Bone marrow findings in the patient with t-MDS/AML and WM. Lymphoplasmacytoid cells, which have a slightly eccentric nucleus (yellow), and blast cells (red) were found in the patient’s bone marrow

Full size image

At this time, because Ven/Aza [2] was approved as a treatment for AML in Japan, he was treated with Ven/Aza (venetoclax 400 mg/body, days 1–28 and azacitidine 75 mg/m2, days 1–7). Hyperuricemia and hyperphosphatemia associated with laboratory tumor lysis syndrome were found, but these abnormalities improved. After initiation of Ven/Aza treatment, blast cells disappeared and anemia was improved. In addition, splenomegaly tended to improve and serum IgM levels decreased. CRi was achieved for t-AML and PR was achieved for WM. WBC, Neu, Hgb, and Plt were 2100/μL, 290/μL, 7.0 g/dL, and 70,000/μL, respectively. Treatment of both t-MDS/AML and WM by Ven/Aza is ongoing.

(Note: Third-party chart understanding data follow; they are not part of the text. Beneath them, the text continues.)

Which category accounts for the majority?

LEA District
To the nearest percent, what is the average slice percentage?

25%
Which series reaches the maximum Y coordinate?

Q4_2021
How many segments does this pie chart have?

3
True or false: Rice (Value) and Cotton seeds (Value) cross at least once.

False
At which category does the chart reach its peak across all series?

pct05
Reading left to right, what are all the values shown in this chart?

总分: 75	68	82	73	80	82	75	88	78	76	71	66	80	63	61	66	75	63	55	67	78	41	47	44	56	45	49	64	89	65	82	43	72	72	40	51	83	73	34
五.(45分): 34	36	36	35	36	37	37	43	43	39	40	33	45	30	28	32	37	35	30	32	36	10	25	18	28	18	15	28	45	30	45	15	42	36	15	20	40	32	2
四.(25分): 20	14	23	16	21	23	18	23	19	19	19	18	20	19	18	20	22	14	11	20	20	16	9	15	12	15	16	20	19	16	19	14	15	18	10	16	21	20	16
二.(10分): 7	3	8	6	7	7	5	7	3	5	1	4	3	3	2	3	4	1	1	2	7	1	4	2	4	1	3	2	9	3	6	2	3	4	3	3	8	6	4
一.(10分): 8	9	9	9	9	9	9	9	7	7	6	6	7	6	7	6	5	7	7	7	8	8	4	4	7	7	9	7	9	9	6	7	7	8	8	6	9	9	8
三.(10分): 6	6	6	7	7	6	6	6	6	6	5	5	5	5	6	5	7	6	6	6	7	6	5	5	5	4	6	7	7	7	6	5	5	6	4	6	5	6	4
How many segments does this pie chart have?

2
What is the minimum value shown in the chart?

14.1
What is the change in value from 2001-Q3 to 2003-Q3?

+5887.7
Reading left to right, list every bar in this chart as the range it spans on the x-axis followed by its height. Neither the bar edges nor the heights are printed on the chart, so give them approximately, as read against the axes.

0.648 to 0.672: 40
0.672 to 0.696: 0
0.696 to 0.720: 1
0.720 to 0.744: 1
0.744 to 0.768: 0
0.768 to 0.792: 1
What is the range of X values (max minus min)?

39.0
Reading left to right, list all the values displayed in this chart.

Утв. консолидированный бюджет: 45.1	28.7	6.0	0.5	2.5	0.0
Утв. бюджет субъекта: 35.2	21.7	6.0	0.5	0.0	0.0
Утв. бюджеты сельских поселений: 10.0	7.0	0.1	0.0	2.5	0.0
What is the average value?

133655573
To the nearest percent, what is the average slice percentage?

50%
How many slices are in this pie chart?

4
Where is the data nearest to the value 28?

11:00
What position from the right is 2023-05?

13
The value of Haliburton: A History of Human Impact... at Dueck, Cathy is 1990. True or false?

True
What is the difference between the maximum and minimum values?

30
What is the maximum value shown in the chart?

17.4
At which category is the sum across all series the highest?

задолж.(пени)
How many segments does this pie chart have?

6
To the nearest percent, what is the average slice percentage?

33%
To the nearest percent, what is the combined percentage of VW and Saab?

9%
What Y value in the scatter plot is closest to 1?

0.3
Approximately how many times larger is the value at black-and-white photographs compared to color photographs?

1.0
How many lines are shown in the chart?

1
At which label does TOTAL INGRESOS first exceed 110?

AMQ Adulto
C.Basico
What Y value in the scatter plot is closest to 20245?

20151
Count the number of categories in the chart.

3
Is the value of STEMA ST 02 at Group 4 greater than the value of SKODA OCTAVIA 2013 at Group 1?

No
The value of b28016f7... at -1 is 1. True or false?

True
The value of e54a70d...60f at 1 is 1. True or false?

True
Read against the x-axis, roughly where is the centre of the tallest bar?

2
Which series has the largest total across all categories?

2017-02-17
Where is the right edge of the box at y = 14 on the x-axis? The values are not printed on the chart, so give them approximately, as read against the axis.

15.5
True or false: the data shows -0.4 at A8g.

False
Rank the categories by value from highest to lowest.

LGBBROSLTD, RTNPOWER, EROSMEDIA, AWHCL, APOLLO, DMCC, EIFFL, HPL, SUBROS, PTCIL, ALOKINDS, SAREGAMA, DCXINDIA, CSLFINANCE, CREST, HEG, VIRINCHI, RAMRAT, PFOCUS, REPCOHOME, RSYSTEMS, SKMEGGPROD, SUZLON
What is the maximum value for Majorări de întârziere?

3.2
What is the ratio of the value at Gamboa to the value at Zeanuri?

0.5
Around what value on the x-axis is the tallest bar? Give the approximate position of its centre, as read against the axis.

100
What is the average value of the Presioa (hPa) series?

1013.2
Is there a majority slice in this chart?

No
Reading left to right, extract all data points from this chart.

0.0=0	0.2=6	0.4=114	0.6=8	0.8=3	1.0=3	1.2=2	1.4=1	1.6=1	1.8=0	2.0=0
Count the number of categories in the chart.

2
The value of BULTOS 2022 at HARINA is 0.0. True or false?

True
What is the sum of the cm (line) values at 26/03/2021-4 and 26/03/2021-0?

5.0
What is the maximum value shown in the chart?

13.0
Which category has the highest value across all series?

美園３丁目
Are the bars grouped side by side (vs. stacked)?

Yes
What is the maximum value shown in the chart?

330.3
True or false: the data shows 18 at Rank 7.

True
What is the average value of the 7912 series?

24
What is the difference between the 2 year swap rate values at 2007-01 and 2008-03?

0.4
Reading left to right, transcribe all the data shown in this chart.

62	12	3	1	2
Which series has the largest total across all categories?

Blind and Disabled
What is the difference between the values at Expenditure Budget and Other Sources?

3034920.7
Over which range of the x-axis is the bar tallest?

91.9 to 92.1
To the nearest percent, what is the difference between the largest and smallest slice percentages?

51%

Venetoclax has been suggested to be effective in the treatment of AML, including t-AML [2], and B-cell malignancies including WM [8, 9]. A phase II trial (NCT02677324) evaluating venetoclax in 30 WM patients of whom 15 were previously treated by BTK inhibitors showed overall response rate was 90%, and PFS rate was 82% with a follow-up of 18 months [8]. In these reports, venetoclax monotherapy once daily (800 mg) was administered [8, 9]. In our patient, Ven/Aza according to the VIALE-A study [2], a combination of venetoclax and azacitidine, was also effective against refractory WM.

In conclusion, further data is needed; however, our study suggests that Ven/Aza is an effective treatment regimen for patients with t-MDS/AML with concomitant WM.